The Neapolitan-Sixth: A "Chromaticized" II Chord

What is it?

In minor mode, a II chord in first inversion sometimes appears NOT with diatonic scale degree 2 in the melody, BUT WITH chromaticized (lowered) scale degree 2 ("flat" 2 in some keys (c-minor, g-minor, etc.) "natural" 2 in keys like c# minor, f# minor, etc.). In figured bass notation, the result is a lowered sixth above the bass or "Neapolitan" sixth.

In root position, the Neapolitan chord is a major triad whose root is lowered scale degree 2 ("flat" 2 or "nat." 2) Because of its distinctive position a semitone above the tonic, the Neapolitan chord is sometimes called Phrygian II.

Closer look at Example 1

Note that in minor mode, the third and fifth of the Neapolitan are diatonic, so that only a single accidental is necessary. However, only the third of the chord is diatonic in major mode, so that TWO accidentals are necessary; both root and fifth must be lowered by a semintone.

Primary Function (PD)

The Neapolitan sixth chord most frequently appears in first inversion as part of an intensified cadential progression. In this respect, its function is much like diatonic II6. The melodic direction of lowered scale degree 2 is predetermined--it must move down, and it must move to the dominant. Leading bII6 directly to I does not fully resolve the chromatic element. When moving to V(7), lowered scale degree 2 is "corrected" in another voice.

Closer look at Example 2

Notice that when moving directly to V, the melodic progression of a diminished third will normally result--this melodic succession is the "calling card" of Phrygian II.

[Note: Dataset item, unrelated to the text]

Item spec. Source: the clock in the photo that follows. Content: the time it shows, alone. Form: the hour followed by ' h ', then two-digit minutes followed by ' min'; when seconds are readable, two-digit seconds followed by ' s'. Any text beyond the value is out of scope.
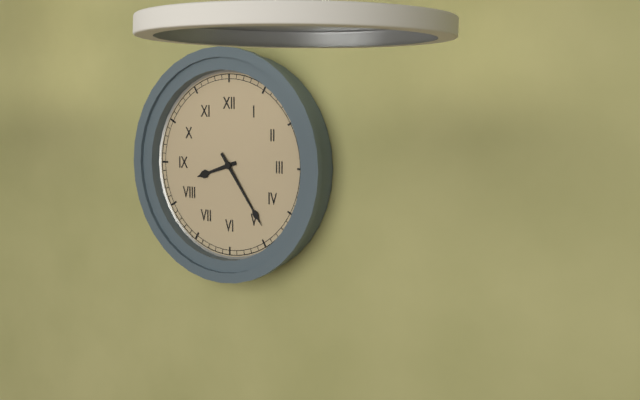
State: 8 h 24 min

Can you hear the Neapolitan Sixth Chord in the following musical excerpts?

Beethoven Bagatelle Op. 119, No. 9.
Chopin Nocturne Op. 48, No. 1.

Voice-leading Tips

Non-cadential and Other Exotic Uses of the Neapolitan

  1. The Neapolitan may be the agent of modulation, as in the Chopin Prelude in C-minor, where a root position bII functioned as IV in A-flat major (VI).

    Hear Chopin: Prelude in C-minor

  2. Phrygian II may also be tonicized, as in the opening of the Beethoven Sonata in F-minor, Op. 57, where a contapuntal cadence emphasizes the striking appearance of bII.

    Hear Beethoven: Sonata in F-minor, Op. 57

  3. The Neapolitan six-four is quite rare--in fact, I have never seen one. It can usually be explained using contrapuntal apparatus (i.e., as a neighbor to V or bVI).